On SIGINT/SIGTERM the service stops pulling new jobs, finishes what's in flight (bounded by DURABLE_DRAIN_TIMEOUT_MS, default 15s), then exits. On timeout, abandoned jobs recover via lease expiry — nothing is lost either way. A second signal forces exit. App callbacks are bounded to the job lease, so a hung app can't wedge a drain.

Environment variables

Variable	Default	Purpose
PORT	3030	service + dashboard port
DATABASE_URL	—	Postgres connection (unused with embedded PG)
DURABLE_PG_PORT / DURABLE_PG_DIR	5434 / ~/.durable/pgdata	embedded Postgres
DURABLE_WORKERS	2	worker loops per process
DURABLE_LEASE_MS	30000	job lease + app-call timeout
DURABLE_MAX_ATTEMPTS	3	step retries before a run fails
DURABLE_DRAIN_TIMEOUT_MS	15000	graceful-drain bound
DURABLE_ADMIN_TOKEN	unset	set → dashboard/tRPC/SSE require sign-in
DURABLE_ENV	dev	app environment on self-provisioning

Wire protocol

small enough to port an SDK in an afternoon

One HTTP round-trip advances a run by at most one new step. All bodies are JSON; every request and response is signed: x-durable-signature: hex(hmac_sha256(rawBody, key)), app→service calls also send x-durable-app: <appId>.

Service → app (invoke)

POST {appUrl}
{ "runId": "…", "functionId": "onboarding",
  "event": { "id": "…", "name": "user.created", "data": { … } },
  "steps": { "load-user": { "type": "run", "data": { … } } } }

App → service (the next operation reached)

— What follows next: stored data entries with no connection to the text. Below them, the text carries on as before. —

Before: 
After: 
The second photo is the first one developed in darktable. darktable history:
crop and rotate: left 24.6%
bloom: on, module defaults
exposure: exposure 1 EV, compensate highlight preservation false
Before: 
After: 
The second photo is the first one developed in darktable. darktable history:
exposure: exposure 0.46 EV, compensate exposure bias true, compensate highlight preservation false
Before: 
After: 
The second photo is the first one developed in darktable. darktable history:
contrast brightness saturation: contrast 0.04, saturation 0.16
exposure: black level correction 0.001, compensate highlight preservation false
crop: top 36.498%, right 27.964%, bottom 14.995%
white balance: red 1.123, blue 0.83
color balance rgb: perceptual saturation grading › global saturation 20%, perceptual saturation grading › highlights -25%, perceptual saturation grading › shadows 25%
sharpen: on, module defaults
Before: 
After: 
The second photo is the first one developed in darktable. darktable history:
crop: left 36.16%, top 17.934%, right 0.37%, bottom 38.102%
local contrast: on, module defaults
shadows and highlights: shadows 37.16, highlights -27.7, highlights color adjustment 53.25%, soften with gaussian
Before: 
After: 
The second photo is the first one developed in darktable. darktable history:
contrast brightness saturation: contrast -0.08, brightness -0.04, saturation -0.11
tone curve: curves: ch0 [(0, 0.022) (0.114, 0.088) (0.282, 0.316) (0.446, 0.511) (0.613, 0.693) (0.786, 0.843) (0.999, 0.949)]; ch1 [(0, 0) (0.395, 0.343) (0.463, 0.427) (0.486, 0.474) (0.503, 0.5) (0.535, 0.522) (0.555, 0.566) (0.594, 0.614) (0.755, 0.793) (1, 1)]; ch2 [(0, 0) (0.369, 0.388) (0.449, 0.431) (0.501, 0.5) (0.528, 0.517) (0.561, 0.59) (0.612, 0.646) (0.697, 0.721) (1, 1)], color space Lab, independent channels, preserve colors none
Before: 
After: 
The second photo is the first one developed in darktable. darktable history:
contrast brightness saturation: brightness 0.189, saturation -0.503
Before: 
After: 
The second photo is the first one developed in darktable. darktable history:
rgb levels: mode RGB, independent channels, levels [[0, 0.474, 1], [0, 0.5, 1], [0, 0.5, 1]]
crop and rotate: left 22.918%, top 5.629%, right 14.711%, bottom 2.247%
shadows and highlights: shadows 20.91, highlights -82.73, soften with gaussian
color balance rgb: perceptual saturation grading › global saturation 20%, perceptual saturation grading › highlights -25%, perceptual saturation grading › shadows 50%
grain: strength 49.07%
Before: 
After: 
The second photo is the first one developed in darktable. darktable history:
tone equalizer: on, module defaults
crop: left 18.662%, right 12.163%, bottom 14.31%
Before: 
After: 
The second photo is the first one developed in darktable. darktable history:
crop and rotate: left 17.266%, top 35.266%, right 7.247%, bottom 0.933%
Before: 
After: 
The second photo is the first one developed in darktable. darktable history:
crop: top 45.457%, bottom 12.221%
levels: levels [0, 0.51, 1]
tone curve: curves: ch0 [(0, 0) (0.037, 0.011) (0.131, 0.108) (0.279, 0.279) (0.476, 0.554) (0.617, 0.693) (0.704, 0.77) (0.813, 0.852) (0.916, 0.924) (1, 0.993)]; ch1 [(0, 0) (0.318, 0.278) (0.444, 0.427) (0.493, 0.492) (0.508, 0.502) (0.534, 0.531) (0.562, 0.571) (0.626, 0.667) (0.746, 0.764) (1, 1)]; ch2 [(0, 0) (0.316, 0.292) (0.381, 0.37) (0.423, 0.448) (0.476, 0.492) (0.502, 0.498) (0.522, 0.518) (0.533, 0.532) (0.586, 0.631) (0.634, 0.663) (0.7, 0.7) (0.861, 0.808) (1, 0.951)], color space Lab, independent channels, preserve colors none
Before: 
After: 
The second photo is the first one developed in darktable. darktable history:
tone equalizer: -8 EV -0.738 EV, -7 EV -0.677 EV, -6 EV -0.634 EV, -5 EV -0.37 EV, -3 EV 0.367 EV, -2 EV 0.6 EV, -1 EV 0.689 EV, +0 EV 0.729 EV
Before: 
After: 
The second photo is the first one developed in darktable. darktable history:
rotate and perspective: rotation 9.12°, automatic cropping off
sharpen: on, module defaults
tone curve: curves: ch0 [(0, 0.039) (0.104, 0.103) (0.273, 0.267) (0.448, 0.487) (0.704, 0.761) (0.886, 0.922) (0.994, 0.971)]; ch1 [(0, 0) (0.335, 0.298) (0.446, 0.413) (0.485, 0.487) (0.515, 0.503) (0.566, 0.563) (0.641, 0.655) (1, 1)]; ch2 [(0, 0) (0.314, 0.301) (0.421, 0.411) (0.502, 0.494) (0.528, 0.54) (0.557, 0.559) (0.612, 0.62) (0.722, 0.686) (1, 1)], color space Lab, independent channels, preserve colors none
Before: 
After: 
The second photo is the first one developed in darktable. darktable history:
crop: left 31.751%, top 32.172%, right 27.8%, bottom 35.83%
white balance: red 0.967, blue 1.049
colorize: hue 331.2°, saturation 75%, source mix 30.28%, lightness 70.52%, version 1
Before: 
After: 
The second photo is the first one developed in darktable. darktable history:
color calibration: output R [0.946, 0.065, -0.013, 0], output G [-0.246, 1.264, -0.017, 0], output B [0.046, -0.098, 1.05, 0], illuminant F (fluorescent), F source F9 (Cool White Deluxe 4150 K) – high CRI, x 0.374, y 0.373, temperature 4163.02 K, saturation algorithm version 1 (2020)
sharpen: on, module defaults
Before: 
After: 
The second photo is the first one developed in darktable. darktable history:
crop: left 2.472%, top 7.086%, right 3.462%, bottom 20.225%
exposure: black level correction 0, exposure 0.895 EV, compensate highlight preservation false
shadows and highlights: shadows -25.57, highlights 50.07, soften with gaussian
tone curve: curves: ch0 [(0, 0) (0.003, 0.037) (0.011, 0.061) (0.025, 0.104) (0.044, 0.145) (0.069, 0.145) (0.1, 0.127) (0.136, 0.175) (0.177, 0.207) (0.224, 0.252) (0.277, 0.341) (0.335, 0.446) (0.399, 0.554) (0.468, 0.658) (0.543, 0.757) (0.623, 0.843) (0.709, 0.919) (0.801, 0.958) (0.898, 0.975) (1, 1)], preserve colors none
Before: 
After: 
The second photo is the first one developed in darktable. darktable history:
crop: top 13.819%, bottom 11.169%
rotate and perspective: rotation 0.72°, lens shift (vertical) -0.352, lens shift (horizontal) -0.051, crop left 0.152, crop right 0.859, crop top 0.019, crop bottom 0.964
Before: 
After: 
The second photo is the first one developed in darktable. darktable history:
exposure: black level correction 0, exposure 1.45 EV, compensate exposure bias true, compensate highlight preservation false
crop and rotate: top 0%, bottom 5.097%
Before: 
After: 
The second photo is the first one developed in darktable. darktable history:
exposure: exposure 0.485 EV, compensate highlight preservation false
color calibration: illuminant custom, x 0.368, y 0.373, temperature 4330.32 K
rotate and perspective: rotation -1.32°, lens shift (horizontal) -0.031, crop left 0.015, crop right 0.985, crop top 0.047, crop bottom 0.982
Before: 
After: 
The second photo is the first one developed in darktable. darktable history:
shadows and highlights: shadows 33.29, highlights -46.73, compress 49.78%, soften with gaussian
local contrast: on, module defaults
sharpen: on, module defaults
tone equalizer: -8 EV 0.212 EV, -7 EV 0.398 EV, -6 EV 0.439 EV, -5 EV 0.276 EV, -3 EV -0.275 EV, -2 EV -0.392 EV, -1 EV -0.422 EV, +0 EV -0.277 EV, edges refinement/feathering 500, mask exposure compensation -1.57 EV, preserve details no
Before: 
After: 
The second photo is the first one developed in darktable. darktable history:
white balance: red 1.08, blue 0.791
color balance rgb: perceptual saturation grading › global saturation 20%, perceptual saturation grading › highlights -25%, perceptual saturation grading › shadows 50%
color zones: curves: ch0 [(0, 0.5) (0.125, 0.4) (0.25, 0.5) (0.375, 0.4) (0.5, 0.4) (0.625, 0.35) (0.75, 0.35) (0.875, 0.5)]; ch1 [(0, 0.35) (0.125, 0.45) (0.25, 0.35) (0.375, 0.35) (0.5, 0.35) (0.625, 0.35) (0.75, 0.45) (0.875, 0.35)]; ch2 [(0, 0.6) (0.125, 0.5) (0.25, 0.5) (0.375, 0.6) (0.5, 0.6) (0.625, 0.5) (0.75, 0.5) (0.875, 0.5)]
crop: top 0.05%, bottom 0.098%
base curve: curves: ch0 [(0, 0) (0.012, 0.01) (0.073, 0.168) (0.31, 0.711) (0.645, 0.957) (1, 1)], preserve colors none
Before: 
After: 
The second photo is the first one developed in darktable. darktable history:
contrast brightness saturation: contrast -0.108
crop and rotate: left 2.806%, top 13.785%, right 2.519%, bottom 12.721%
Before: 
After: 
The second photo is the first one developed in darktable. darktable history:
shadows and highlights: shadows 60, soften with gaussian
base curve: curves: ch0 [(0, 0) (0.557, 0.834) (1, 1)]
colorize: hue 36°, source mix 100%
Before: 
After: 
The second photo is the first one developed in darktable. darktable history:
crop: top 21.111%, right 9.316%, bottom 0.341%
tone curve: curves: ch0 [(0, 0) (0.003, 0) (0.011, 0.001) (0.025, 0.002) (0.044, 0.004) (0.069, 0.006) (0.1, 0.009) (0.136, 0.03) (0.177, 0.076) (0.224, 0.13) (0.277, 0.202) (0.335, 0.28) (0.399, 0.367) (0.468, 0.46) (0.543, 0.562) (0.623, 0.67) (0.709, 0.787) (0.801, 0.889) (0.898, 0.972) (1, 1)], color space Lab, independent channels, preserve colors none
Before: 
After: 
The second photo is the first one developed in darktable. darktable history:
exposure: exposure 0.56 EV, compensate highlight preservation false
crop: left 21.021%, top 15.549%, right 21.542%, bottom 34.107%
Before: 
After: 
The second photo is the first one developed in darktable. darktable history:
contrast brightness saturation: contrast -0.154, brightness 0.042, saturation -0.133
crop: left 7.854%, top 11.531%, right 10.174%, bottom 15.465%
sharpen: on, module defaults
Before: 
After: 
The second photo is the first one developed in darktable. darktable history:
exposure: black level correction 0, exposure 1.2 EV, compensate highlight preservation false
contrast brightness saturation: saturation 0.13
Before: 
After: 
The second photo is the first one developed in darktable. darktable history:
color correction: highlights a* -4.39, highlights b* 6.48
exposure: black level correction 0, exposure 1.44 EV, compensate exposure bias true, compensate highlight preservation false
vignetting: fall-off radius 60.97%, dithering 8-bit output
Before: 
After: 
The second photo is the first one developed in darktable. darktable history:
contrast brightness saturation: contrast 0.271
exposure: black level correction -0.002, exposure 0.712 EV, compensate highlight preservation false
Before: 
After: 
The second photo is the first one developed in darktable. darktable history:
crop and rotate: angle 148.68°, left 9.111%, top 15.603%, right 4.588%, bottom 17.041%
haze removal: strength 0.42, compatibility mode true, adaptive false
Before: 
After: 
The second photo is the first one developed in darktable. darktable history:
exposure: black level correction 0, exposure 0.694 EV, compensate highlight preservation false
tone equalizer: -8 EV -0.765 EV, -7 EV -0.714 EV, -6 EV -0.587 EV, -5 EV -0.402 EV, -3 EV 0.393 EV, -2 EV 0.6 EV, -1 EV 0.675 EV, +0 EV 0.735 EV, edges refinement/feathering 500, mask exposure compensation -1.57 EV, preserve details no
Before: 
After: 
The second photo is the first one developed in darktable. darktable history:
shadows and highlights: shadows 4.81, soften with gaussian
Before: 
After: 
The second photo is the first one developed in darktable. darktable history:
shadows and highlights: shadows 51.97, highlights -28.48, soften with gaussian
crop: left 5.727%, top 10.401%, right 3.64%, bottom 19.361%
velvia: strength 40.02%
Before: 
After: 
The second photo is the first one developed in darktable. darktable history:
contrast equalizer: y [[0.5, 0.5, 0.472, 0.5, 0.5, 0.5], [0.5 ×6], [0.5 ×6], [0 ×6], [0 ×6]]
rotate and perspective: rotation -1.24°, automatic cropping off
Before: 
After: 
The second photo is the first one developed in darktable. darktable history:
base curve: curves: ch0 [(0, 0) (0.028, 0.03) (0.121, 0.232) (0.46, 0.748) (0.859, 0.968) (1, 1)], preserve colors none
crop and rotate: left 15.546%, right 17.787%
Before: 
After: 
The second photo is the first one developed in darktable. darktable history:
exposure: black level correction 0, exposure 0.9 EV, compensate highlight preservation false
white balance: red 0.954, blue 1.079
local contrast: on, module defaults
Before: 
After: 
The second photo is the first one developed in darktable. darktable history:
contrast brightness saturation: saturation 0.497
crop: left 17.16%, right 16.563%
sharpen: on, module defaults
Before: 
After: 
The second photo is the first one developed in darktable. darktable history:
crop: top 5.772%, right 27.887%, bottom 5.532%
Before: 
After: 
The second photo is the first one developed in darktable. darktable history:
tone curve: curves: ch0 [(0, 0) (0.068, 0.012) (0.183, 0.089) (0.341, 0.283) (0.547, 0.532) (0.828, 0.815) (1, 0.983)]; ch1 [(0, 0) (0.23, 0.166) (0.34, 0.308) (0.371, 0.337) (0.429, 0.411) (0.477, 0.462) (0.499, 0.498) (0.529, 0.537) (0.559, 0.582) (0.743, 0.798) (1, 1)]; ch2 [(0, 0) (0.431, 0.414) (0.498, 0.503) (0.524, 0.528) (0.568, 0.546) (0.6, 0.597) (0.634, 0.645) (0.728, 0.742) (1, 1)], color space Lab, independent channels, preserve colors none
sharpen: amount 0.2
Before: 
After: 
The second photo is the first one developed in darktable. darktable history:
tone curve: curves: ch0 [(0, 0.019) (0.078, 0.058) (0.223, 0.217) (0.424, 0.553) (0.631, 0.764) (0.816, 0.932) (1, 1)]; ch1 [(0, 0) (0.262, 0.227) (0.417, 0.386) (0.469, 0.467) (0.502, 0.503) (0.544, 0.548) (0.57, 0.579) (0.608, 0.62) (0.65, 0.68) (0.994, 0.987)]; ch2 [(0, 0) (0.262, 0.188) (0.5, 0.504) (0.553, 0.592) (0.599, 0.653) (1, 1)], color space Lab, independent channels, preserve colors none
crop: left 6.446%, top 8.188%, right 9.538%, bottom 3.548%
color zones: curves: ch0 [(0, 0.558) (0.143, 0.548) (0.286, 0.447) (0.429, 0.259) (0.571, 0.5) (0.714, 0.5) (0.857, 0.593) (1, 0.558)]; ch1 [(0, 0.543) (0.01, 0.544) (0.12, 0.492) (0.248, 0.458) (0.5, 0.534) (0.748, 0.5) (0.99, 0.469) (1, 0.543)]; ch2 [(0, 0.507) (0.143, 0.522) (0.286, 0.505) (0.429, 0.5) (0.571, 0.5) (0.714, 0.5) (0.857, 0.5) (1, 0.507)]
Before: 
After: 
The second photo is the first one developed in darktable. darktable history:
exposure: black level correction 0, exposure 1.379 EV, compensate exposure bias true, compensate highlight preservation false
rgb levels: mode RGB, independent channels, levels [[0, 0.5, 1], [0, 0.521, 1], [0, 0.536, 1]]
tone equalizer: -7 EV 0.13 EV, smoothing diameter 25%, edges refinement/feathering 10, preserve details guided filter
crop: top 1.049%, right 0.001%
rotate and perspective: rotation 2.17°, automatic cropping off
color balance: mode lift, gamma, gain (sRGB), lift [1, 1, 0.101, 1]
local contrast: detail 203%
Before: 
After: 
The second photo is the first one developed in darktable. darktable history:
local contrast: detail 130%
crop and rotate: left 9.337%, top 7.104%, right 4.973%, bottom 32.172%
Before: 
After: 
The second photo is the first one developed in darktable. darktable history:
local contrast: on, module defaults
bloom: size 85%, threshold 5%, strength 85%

{ "op": "step",  "id": "send-email", "data": … }
{ "op": "sleep", "id": "cooldown",  "until": "2026-07-05T09:00:00.000Z" }
{ "op": "wait",  "id": "approve", "event": "approval.received",
  "match": { "orderId": "o1" } | null, "until": "…" }
{ "op": "done",  "data": … }
{ "op": "error", "id": "send-email" | null, "message": "…", "retryable": true }

App → service (management)

POST /e         { "name": "user.created", "data": { … } }
POST /fn/sync   { "url": "https://app/api/durable", "functions": [ { "id", "trigger", …options } ] }
POST /api/apps  { "name": "billing", "environment": "dev" }   # provision (admin)

That's the whole surface an SDK needs: sign, sync, send, and answer invokes with one of five ops. The TypeScript and PHP implementations are both under 300 lines.